Он ждал. Потом губы его задвигались.

– Надо же, – сказал он, – человек!

Матрос остановился и с головы до ног оглядел его.

– Вас это удивляет?

Незнакомец до противности настойчиво разглядывал его из-под низких полей своей шляпы. И сказал:

– Разумеется, удивляет. Люди встречаются все реже.

Матрос покачал головой.

– Напротив! Их все больше становится.

– Людей? – переспросил незнакомец и выпялился на него.

– Конечно, людей! Кого же еще?

Лицо незнакомца расползлось в улыбке, словно червячок прополз по сыру. Он сказал:

– Ладно, будем называть людьми тех, что тут суетятся.

Матрос снова оглядел его с головы до ног.

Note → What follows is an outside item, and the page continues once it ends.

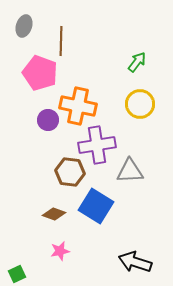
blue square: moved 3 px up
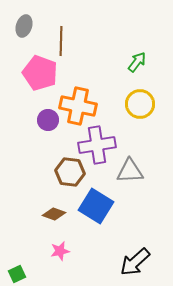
black arrow: rotated 60 degrees counterclockwise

– Ах, вот опо что! Вы себя к этой породе не причисляете?

– Так же, как и вы, – парировал тот, и червячок пошел извиваться по сыру.

Матрос нахмурил брови.

– Откуда вы это знаете? – спросил он.

– Вы же не участвуете в облаве, – ответил незнакомец. – Никакой роли не играете в сельском театре.

Матрос расхохотался.

– Мне иногда дают сыграть роль убийцы, – ответил он.

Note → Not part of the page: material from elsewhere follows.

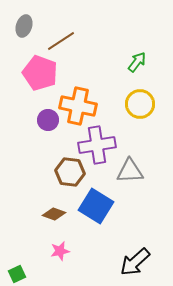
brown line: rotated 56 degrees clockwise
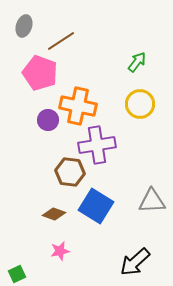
gray triangle: moved 22 px right, 30 px down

– Вы, вероятно, тот, кого здесь называют матросом?

– Да.

Настала пауза. Они вперились друг в друга (а над ними вихрилась снежная пыль). Казалось, мороз склеил их взгляды (мороз, от которого трещали небесные балки). Незнакомец вытащил руки из карманов (маленькие, бледные, по-девичьи податливые руки). Правую он протянул матросу. Сказал:

– Разрешите представиться! Карл Малетта.

Еще несколькими секундами раньше оба что-то услышали, какое-то шуршание над головами, нарастающий грозный шорох, конечно же производимый не только ветром. Поначалу они не обратили на него внимания, вернее, не подняли глаз, потому что в те секунды, когда он, медленно приближаясь, становился все громче, их взгляды вдруг неразрывно срастил тот смертный холод, с каким они друг на друга воззрились. Но едва дело дошло до рукопожатия, едва рука Малетты скрылась в руке матроса (для того чтобы тот ее потряс, как надеялся Малетта), темный шорох над ними стал до того грозен, что разорвал их взгляды, заставил откинуть головы назад и вперить глаза в головокружительную высь.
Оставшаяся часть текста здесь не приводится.